The U.S. Army Criminal Investigation Command is leading the investigation it calls “Operation Surprise Party.” According to search warrant applications, male prisoners used the dating site PlentyofFish to pose as young women. The Army investigation focused on military members, several of whom were allegedly caught in the scam. After exchanging sexual pictures, prisoners then started posing as the fictional girl’s father, who claimed the girl was underage, and demanded a bribe.
The alleged sextortion ring had been running the scheme for at least two years, beginning in 2015, emails referenced in the search warrant application show. The search warrant demanded Google turn over emails related to the alleged scheme. Court filings reveal Google complied with the search warrant and handed over “digital information pertaining to email account ‘email@example.com.’”
The scheme consisted of catfishers behind bars, and runners who helped them from outside the prisons. Inside the prison, men would make PlentyofFish accounts posing as “a female around the same age as the victim,” according to the warrant application.
Although internet access varies by state and prison facility (some prisons charge inmates massive fees to use tablet computers), inmates in some South Carolina prisons have found ways to go online. South Carolina news outlets have previously reported on prisoners using PlentyofFish to make legitimate dating accounts while serving time.
But the catfishing accounts were seeking money, not love.
“Once making contact on the dating application, the conversations are transferred to phone-to-phone text messaging,” the application states. “After several hours to several days of texting, the subject will either send unsolicited nude images of a female to the victim and/or agree to trade sexually explicit images with the victim.”

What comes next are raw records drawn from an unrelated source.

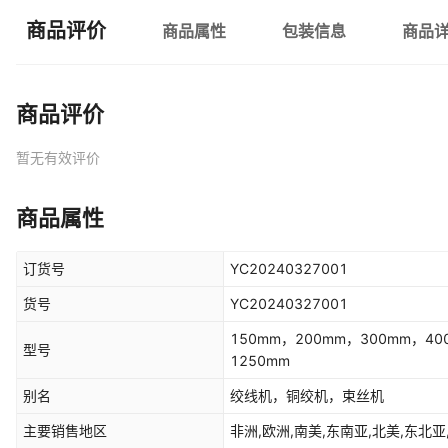
商品评价
商品属性
包装信息
商品
商品评价
暂无有效评价
商品属性
订货号
YC20240327001
货号
YC20240327001
150mm，200mm，300mm，40
型号
1250mm
别名
绞线机，铜绞机，束丝机
主要销售地区
非洲,欧洲,南美,东南亚,北美,东北亚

Then the prisoners allegedly changed characters, and adopted the role of the fictional girl’s father.
“The ‘father’ then notifies the victim that the female is under the age of 18. The father will typically state that he will leave law enforcement out of the equation if the victim agrees to pay for various things like cell phone replacement, counseling, hospital treatments, etc.”
The Army investigation focused on military members, who paid up “out of the fear that they will lose their careers... as there are compounding issues of conduct unbecoming and the fear that the victim truly believes they are in possession of child pornography and/or involved in the distribution of pornography to a child.”

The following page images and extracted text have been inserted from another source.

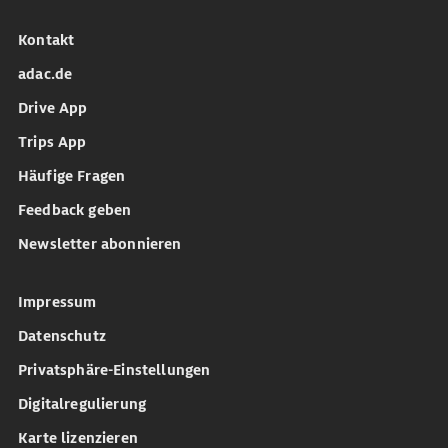
Kontakt
adac.de
Drive App
Trips App
Häufige Fragen
Feedback geben
Newsletter abonnieren
Impressum
Datenschutz
Privatsphäre-Einstellungen
Digitalregulierung
Karte lizenzieren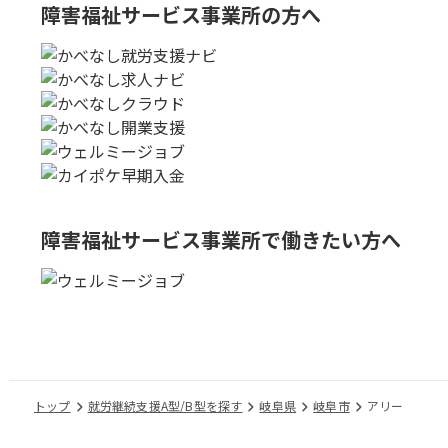
障害福祉サービス事業所の方へ
障害福祉サービス事業所で
働きたい方へ
トップ
就労継続支援A型/B型を探す
岐阜県
岐阜市
アリー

The warrant application also names two people who allegedly moved money for the scammers outside prison. When the catfishing victims caved, the scammers allegedly told them to send a money order to one of these accomplices, who cashed the orders and put the money into the scammers’ accounts with JPay accounts, a prison tech company that processes payments to prisoners. The payments, in turn, can be used to buy pricey services on the computer tablets, which JPay also administers.
The U.S. Army Criminal Investigation Command has not announced any charges in the catfishing scheme.